[Data entries]
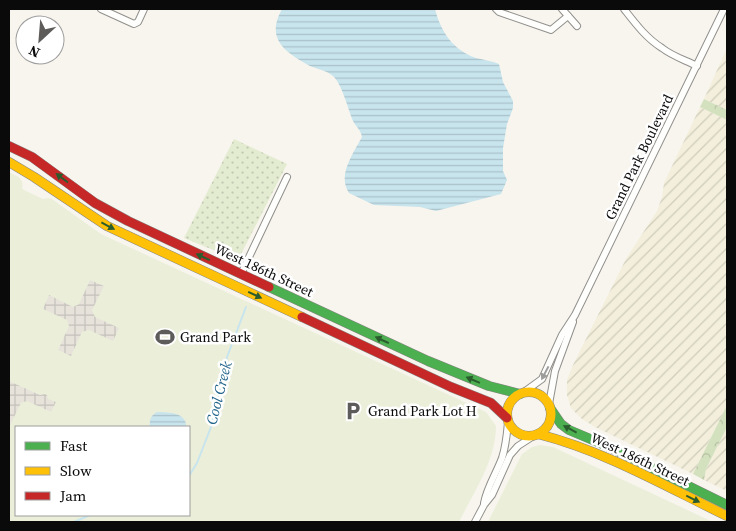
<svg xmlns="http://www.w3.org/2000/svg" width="736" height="531" font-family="'Source Serif 4',serif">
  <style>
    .farmland { fill: url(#farmland-furrows) }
    .grass { fill: url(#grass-dots) }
    .forest { fill: url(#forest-crowns) }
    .pitch { fill: #ebefda; fill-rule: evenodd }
    .plaza { fill: url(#plaza-grid) }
    .water { fill: url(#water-rules) }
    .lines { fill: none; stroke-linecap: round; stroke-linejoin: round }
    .stream { stroke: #c8e4ed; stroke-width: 2 }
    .street-casing { stroke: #91908d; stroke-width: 8 }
    .fast-casing { stroke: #888683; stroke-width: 10 }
    .slow-casing { stroke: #888683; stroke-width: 10 }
    .jam-casing { stroke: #888683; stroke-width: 10 }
    .street { stroke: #fefefc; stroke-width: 6 }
    .fast { stroke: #4caf50; stroke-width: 9 }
    .slow { stroke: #ffc107; stroke-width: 9 }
    .jam { stroke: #c62828; stroke-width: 9 }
    .oneway { fill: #2b5c2d }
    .oneway2 { fill: #9c9c9b }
    .labels { text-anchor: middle; stroke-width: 5; stroke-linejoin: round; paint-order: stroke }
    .street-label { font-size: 14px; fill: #0a0a0a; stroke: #fff }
    .poi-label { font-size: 14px; fill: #0a0a0a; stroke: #fff; text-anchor: start }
    .water-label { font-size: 15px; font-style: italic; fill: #24658b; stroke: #fff }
  </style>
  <defs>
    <pattern id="farmland-furrows" width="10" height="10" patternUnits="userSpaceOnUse" patternTransform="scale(1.25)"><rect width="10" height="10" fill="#f3efdc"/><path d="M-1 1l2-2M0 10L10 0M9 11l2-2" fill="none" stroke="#cfccbb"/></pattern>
    <pattern id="grass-dots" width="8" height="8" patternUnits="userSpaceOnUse" patternTransform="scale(1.25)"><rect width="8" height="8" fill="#e3ebd0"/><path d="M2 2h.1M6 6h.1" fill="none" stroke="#c1c8b1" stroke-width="1.8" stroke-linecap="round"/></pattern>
    <pattern id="forest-crowns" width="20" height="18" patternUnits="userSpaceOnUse" patternTransform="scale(1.25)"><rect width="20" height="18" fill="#d4e1bf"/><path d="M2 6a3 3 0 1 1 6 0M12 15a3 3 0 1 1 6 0" fill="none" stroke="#b5c0a3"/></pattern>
    <pattern id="plaza-grid" width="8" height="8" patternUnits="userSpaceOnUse" patternTransform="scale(1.25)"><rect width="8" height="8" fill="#e7e3db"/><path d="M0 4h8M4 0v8" fill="none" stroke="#c5c1bb"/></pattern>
    <pattern id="water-rules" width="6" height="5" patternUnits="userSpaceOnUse" patternTransform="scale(1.25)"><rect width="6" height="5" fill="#c8e4ed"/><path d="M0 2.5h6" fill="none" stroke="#aac2ca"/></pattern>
  </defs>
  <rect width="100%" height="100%" fill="#f8f5ee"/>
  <!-- farmland -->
  <g class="farmland">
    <polygon points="727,48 727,110 704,99"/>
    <polygon points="700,107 727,120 727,405 693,474 595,427 582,419 571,408 567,395 567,380 573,365 626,259 657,211 662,197 664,183"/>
    <polygon points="727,427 727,491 704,480 706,469"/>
  </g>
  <!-- grass -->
  <polygon class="grass" points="234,139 287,164 238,260 184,238"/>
  <!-- forest -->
  <g class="forest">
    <polygon points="704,99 727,110 727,120 700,107"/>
    <polygon points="727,405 727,427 706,469 704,480 693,474"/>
  </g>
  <!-- pitch -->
  <g class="pitch">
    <path d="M9 172C16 176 25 178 22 188L24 190 43 199 49 198 52 199 101 234 486 412 496 426C496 460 474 492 459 522H9ZM16 427H189V515H16Z"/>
    <polygon points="540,445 553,447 713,522 488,522 522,454 532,447"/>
  </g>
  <!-- plaza -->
  <g class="plaza">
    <polygon points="90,280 104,286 92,310 95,317 119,328 113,341 89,330 82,332 71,356 58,350 69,326 67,320 43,309 49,295 73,307 79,304"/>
    <polygon points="9,381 40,395 44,394 47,395 48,399 56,402 51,412 27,401 21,403 9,427"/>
  </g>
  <!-- water -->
  <g class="water">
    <path d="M282 9H435C441 32 453 50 476 58 484 60 492 61 499 64L503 82 513 101V108L507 124 503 148V171L507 180 501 194 436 211 420 207 374 205 349 193C337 175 353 154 362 137 361 130 356 127 353 121 348 109 342 84 333 76 326 70 316 69 308 65 283 51 266 38 282 9Z"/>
    <path d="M157 412C169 412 187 413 186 427H150C149 420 151 415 157 412Z"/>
  </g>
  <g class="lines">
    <!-- stream -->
    <g class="stream">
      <polyline points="189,476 197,463 211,427 227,357 246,307"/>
      <polyline points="74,522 90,515"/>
    </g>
    <!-- street casing -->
    <g class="street-casing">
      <g id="street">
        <polyline points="101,9 134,24 138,22 144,9"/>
        <polyline points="496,9 499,12 551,30 568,16"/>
        <polyline points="562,9 577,26"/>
        <path d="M624 9C635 23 646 38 662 48 672 56 685 60 697 66"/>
        <polyline points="241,274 287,177"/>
        <polyline points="524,392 542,379 562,335 575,315 724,9"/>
        <polyline points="549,404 555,371 573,322"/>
        <path d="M484 503C487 487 496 474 502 458 506 446 507 434 508 422"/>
        <polyline points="475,522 484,505 492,495 510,455 518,446 535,435"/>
      </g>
    </g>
    <!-- fast casing -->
    <g class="fast-casing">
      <g id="fast">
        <polyline points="269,287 428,361 489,386 520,394"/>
        <polyline points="550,408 561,424 569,430 607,446 727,505"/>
      </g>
    </g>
    <!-- slow casing -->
    <g class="slow-casing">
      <g id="slow">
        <polyline points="9,162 34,177 107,226 302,317"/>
        <circle cx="529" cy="414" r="22"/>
        <path d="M538 434C605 451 665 486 727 516"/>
      </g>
    </g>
    <!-- jam casing -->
    <g class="jam-casing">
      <g id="jam">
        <polyline points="9,146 32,157 95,203 128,221 269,287"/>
        <polyline points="302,317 451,387 491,403 507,418"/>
      </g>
    </g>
    <!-- street -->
    <use href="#street" class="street"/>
    <!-- fast -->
    <use href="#fast" class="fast"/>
    <!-- slow -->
    <use href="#slow" class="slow"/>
    <!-- jam -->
    <use href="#jam" class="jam"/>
  </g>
  <!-- one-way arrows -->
  <defs><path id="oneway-solid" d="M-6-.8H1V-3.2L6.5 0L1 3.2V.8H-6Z" transform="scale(1.25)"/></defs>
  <g class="oneway">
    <use href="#oneway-solid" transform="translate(62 178) rotate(-143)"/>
    <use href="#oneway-solid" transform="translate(108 226) rotate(28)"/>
    <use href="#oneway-solid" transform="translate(203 257) rotate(-155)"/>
    <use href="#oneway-solid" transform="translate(255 295) rotate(25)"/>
    <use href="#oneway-solid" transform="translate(382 340) rotate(-155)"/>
    <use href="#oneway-solid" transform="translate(473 380) rotate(-157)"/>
    <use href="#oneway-solid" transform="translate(570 429) rotate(-152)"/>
    <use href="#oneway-solid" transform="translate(693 499) rotate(26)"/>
  </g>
  <use class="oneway2" href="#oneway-solid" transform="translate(545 373) rotate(118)"/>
  <!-- icons -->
  <defs>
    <g id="stadium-bare" transform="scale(1.5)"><path d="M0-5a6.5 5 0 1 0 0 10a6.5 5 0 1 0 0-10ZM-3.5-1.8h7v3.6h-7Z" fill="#5d5c5a" stroke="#fff" stroke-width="2.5" paint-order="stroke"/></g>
    <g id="parking-bare" transform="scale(1.5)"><path d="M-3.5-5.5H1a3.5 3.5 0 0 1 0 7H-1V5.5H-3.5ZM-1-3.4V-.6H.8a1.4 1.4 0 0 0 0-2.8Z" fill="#5d5c5a" stroke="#fff" stroke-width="2.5" paint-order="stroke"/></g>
  </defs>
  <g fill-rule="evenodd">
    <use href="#stadium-bare" x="165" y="337"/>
    <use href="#parking-bare" x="353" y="411"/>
  </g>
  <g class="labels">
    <!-- street labels -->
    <g class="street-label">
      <text transform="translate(639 157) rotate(-64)" y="5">Grand Park Boulevard</text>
      <text transform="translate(264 270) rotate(25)" y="5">West 186th Street</text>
      <text transform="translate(640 459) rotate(25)" y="5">West 186th Street</text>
    </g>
    <!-- poi labels -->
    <g class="poi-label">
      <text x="180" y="342">Grand Park</text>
      <text x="368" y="416">Grand Park Lot H</text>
    </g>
    <!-- water labels -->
    <g class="water-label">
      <text transform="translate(219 393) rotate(-76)" y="5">Cool Creek</text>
    </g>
  </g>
  <!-- border -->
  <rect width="736" height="531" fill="none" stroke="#0a0a0a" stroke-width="20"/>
  <!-- legend -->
  <rect x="15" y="426" width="175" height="90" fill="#ffffff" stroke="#9d9d9d"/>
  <rect x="25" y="442" width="25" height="8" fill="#4caf50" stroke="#9d9d9d"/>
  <text x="60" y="451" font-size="15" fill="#0a0a0a">Fast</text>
  <rect x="25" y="467" width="25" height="8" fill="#ffc107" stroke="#9d9d9d"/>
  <text x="60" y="476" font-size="15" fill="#0a0a0a">Slow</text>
  <rect x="25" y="492" width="25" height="8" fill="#c62828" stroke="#9d9d9d"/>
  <text x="60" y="501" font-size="15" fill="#0a0a0a">Jam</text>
  <!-- north arrow -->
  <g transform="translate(40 40) rotate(206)"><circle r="24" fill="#ffffff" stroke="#9d9d9d"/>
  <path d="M0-4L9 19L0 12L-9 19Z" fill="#5d5c5a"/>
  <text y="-8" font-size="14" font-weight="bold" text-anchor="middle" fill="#0a0a0a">N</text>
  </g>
</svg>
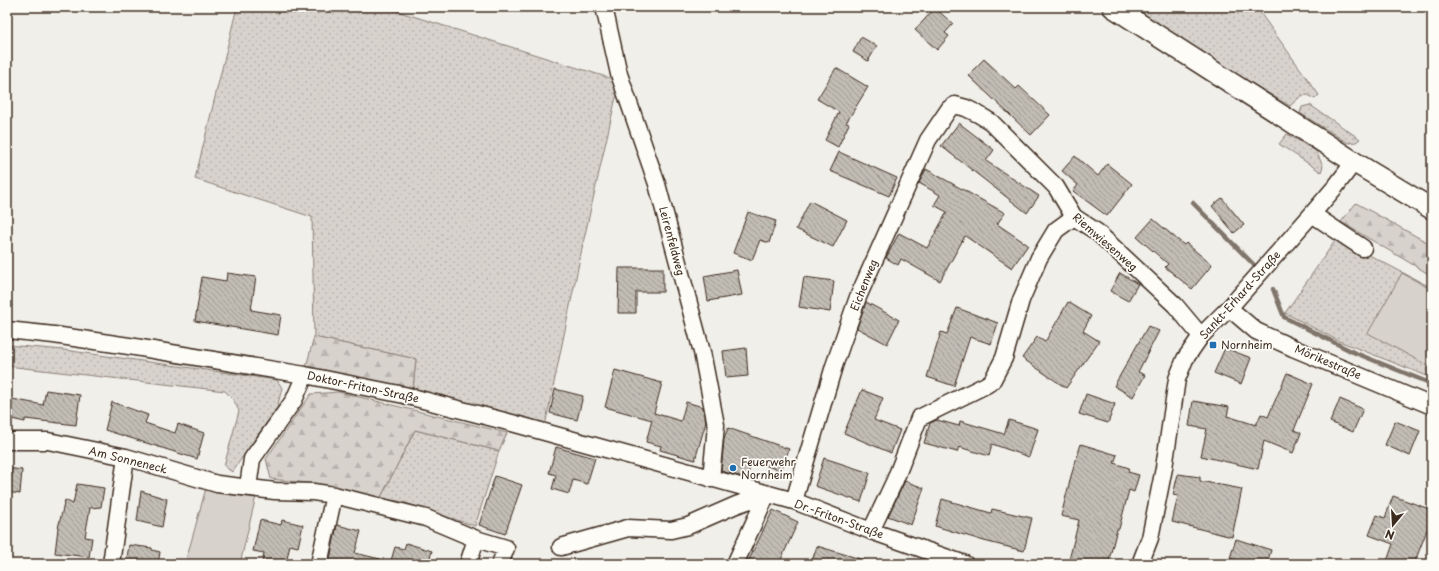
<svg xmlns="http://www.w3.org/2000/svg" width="1439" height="571" font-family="'Playpen Sans',sans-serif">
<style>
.grass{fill:url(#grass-dots);stroke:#897e75}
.forest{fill:url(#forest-firs);stroke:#897e75}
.park{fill:#d7d2cc;stroke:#897e75}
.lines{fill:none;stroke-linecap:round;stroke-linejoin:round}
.stream{stroke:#80746b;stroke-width:4.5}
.building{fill:url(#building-back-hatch);stroke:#3b2a1e}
.minor-casing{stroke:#3b2a1e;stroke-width:19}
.major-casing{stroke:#3b2a1e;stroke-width:23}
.minor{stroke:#fdfcf7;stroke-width:16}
.major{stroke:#fdfcf7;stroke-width:20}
.poi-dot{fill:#1f6fb2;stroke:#fdfcf7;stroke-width:1.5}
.labels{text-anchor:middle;stroke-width:3.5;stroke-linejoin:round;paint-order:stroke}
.street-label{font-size:11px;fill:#3b2a1e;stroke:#fdfcf7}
.poi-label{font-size:11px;fill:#3b2a1e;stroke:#fdfcf7;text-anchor:start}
</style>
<defs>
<pattern id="grass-dots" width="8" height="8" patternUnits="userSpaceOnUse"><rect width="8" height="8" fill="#d7d2cc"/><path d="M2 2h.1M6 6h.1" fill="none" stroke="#b9b4af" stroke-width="1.8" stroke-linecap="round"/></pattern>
<pattern id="forest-firs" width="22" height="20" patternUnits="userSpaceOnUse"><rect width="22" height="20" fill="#d7d2cc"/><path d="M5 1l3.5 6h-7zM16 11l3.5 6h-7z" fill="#b9b4af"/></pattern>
<pattern id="building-back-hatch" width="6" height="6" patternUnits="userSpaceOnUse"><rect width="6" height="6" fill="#c1bcb4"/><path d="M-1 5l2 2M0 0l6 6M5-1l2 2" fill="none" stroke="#9e9992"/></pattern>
</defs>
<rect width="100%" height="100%" fill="#f1efea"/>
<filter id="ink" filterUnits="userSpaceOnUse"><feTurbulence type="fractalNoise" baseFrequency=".025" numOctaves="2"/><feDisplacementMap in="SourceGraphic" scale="8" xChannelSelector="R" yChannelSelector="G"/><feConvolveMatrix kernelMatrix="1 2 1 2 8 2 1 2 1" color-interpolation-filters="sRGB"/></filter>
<g filter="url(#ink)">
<path class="grass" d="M237,7H384L616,80L623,98L616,97L584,239L545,426L413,388L416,359L314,337L312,217L195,179Z
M1128,7H1256L1319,95L1315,99L1308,95L1301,96L1290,106L1171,35Z
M1310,105L1360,139L1356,142L1348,143L1300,113L1302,107Z
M1287,134L1316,151L1323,166L1321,172L1279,144Z
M1337,238L1432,288V378L1339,341L1285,313Z
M7,345L64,350L277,380L282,388L277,408L232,472L224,466L239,411L233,399L225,391L7,366Z
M415,430L499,451L475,526L399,501L380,499Z"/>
<path class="forest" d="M1356,203L1432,245V276L1341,222Z
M314,337L416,359L413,388L306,367Z
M339,392L507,433L499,451L415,430L380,499L326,485L271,479L266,459L311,394Z"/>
<path class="park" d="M1402,273L1432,290V368L1368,333Z
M206,488L235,494L256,496L240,564H185Z"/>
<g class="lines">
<path class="stream" d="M1193,203L1255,266
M1273,289L1284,317L1353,352L1432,384"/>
</g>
<path class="building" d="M935,8L953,24L945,33L949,36L937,50L915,30Z
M861,37L877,46L868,61L853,52Z
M984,59L1016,89L1019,86L1050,115L1031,135L968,75Z
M836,68L868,87L846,123L849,124L838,147L825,140L839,112L817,99Z
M959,123L994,150L986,161L1039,196L1027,213L941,146Z
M839,152L897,178L889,196L830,171Z
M1075,156L1098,176L1107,164L1132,184L1107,216L1073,191L1078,185L1062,171Z
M926,169L1005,213L997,224L1028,245L1012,268L965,236L940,281L901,259L898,265L886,258L899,233L927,248L947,212L934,205L940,195L919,183Z
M1222,198L1244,225L1234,233L1212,206Z
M810,201L847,220L833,247L796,229Z
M748,212L776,221L769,243L760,240L752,260L733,253Z
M1153,219L1184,245L1186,243L1212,265L1192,289L1165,267L1168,264L1137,237Z
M619,268H663V292H636V313H618Z
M737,270L742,295L708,301L704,276Z
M227,273L256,277L251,310L281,315L278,335L195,321L202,277L226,281Z
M1120,273L1138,284L1128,301L1110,291Z
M804,277L834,281L830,312L799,307Z
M866,302L899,320L887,344L857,328Z
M1068,302L1091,316L1083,331L1099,341L1066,388L1022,358L1037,337L1045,342Z
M957,308L998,323L991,344L970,337L954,386L927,377L941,332L947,334Z
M1148,326L1159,331L1138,372L1145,375L1133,397L1114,386Z
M746,348L748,376L726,378L723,351Z
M1225,348L1251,358L1241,384L1214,373Z
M615,370L662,383L654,413L681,421L686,402L703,407L706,422L695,460L660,450L661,446L646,442L652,420L605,407Z
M1287,373L1313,384L1294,430L1301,433L1293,453L1264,441L1258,469L1201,456L1207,429L1189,426L1193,401L1229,407L1227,416L1256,425L1261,414L1268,417Z
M555,389L583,396L577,420L550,413Z
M46,390L80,395L76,425L25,419V422L7,418V398L43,405Z
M862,390L883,398L874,420L900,430L891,453L844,433Z
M1086,394L1115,404L1108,423L1079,414Z
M1340,399L1363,409L1353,432L1330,422Z
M112,402L148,415L145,423L175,433L178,424L204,433L197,459L105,430Z
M937,420L959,426L960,421L1004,434L1009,420L1038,429L1029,457L992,444L989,456L959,447L957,452L924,443L930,423Z
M1395,421L1420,431L1410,456L1385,445Z
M728,428L789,449L781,471L753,461L746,478L721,471L724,439Z
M1081,444L1117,455L1114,463L1129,468L1128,472L1139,475L1134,492L1129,490L1119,529H1117L1108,564H1068L1079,520L1061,516L1071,476Z
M556,447L595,458L587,484L573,480L569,494L552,489L556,475L549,473Z
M824,458L870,473L861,502L815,486Z
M7,468L22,470L20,494L7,492Z
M1178,474L1200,477V481L1242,489L1232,537L1172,522L1178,496L1173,495Z
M495,476L522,485L505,534L479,525Z
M905,481L924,488L911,525L888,516Z
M77,484L104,488L101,507L90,508L85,537L92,538L89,557L55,553L58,528L65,500L73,504Z
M141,491L167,499L162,527L137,521Z
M1393,496L1432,510V517L1414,564H1386L1393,544L1369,535L1377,515L1385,518Z
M942,499L991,513L992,509L1032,518L1024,551L984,541L935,526Z
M773,510L798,522L779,564H747Z
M260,520L281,525L282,520L303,525L298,547L290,545L286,564H262L264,553L253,551Z
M337,525L361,531L355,553L380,559V564H329Z
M1236,539L1271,550L1267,564H1250L1230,558Z
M406,543L432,551L428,564H390L395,547L404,549Z
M129,545L152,548V550L160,552L158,564H126Z
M817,546L867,561L866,564H811Z"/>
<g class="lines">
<defs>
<path id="minor" d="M604,7L619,74L657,184L702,352L716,425L711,479
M1312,214L1363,248
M1229,308L1256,331L1293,348L1432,406
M7,330L54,335L129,346L305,375L404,395L512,423L794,501L871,531L965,564
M7,441H48L126,457L217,484L275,491L313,492L334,495L426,518L476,539L506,548L500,564
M248,487L252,459L294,400L305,375
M794,501L834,366L858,297L928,140L949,109L955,105L966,108L978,114L991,122L1056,187L1074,217L1097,232L1175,305L1201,336
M871,531L895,480L919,418L986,385L992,381L1004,358L1021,300L1039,258L1056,230L1074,217
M561,547L628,528L671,530L688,526L736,505L767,494
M111,564L126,457
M319,564L334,495
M468,564L476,539
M735,564L767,494
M1140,564L1150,538L1164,468L1177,379L1185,359L1201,336L1229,308L1312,214L1336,186L1354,162"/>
<path id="major" d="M1113,7L1354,162L1432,209"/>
</defs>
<use href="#minor" class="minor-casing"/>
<use href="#major" class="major-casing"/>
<use href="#minor" class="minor"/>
<use href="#major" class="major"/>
</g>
</g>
<g class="poi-dot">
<rect x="1209" y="341" width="8" height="8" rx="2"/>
<circle cx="733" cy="468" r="4"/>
</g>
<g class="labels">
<g class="street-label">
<text transform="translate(672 241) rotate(75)" y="4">Leirenfeldweg</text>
<text transform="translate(1105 242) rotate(41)" y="4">Riemwiesenweg</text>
<text transform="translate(864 285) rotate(-68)" y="4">Eichenweg</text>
<text transform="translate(1240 295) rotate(-48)" y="4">Sankt-Erhard-Straße</text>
<text transform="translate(1328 362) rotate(23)" y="4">Mörikestraße</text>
<text transform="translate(363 387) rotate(12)" y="4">Doktor-Friton-Straße</text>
<text transform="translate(128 460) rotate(14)" y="4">Am Sonneneck</text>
<text transform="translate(839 519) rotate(20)" y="4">Dr.-Friton-Straße</text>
</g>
<g class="poi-label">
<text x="1221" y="349">Nornheim</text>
<text x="741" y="466">Feuerwehr<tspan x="741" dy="13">Nornheim</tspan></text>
</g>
</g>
<rect width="1439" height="571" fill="none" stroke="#fdfcf7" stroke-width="24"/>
<rect x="12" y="12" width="1415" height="547" fill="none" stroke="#3b2a1e" stroke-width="1.5" filter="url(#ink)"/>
<g transform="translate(1393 525) rotate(198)" stroke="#fdfcf7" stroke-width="3" paint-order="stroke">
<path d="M0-3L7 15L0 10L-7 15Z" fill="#3b2a1e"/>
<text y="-6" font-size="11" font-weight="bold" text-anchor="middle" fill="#3b2a1e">N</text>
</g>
</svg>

• [ABOUT THIS EXERCISE] Pick out every line above that holds the word "bold" and copy it.

• [EXPECTED ANSWER]
  <text y="-8" font-size="14" font-weight="bold" text-anchor="middle" fill="#0a0a0a">N</text>
<text y="-6" font-size="11" font-weight="bold" text-anchor="middle" fill="#3b2a1e">N</text>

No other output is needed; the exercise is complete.